A prospective observational study was conducted in 18 preterm infants born at a median (range) 27+4 (23+4–34+4) weeks of gestation with a median (range) birth weight of 1,100 (460–2,820) g, who received respiratory support with either invasive or noninvasive NAVA. The mean values of each 24-h recording were computed for each respiratory variable.
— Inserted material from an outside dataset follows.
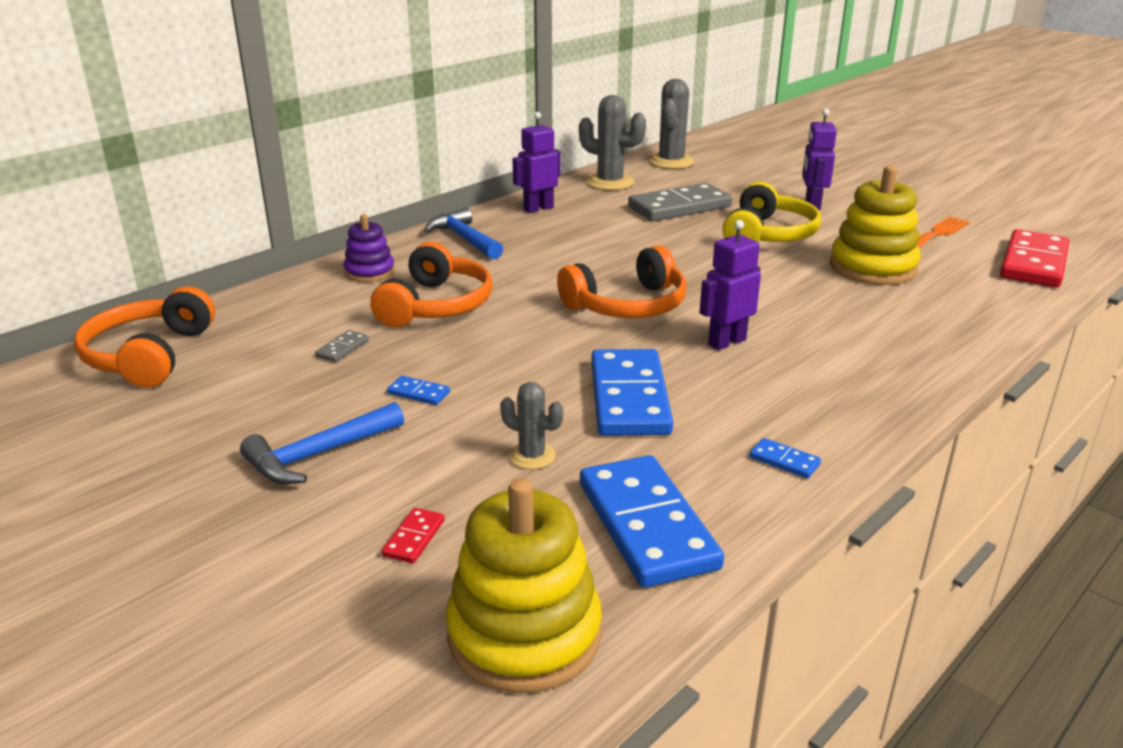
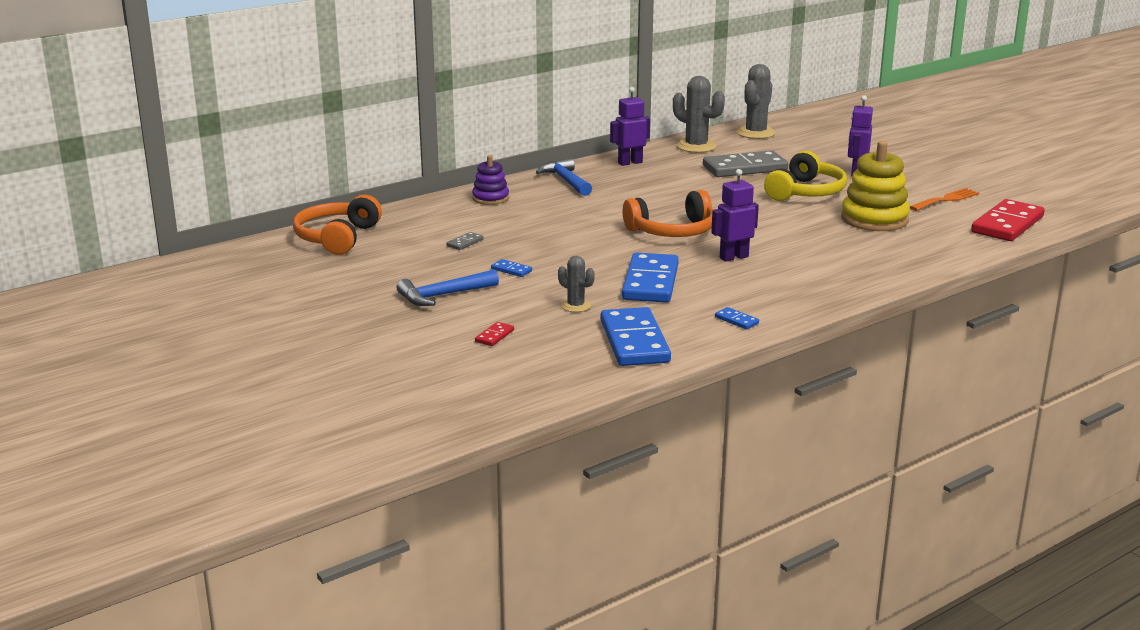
camera: 10 degrees right, 5 degrees down
(436, 305) = (534, 222): orange headphones -> none
(524, 634) = (547, 377): yellow stacking toy -> none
For clinical deterioration, ventilator data were reviewed at 6-h intervals for 30?h before the event.

--A total of 354 patient days were included: 269 and 85 days during invasive and noninvasive NAVA, respectively.

--The time on backup ventilation (%/min) significantly decreased with increasing PMA during both invasive and noninvasive NAVA. The neural respiratory rate did not change over time.

--The median time on backup ventilation was less than 15%/min, and the median neural respiratory rate was more than 45 breaths/min for infants above 26+0 weeks PMA during invasive NAVA.

--The relative backup ventilation significantly increased before the episode of clinical deterioration.

Finally, the amount of backup ventilation during NAVA demonstrated how breathing control evolved as PMA increased. The majority of their breaths were prompted by their own respiratory effort, even in the most immature infants. Clinical worsening was predicted by an abrupt increase in the fraction of backup ventilation.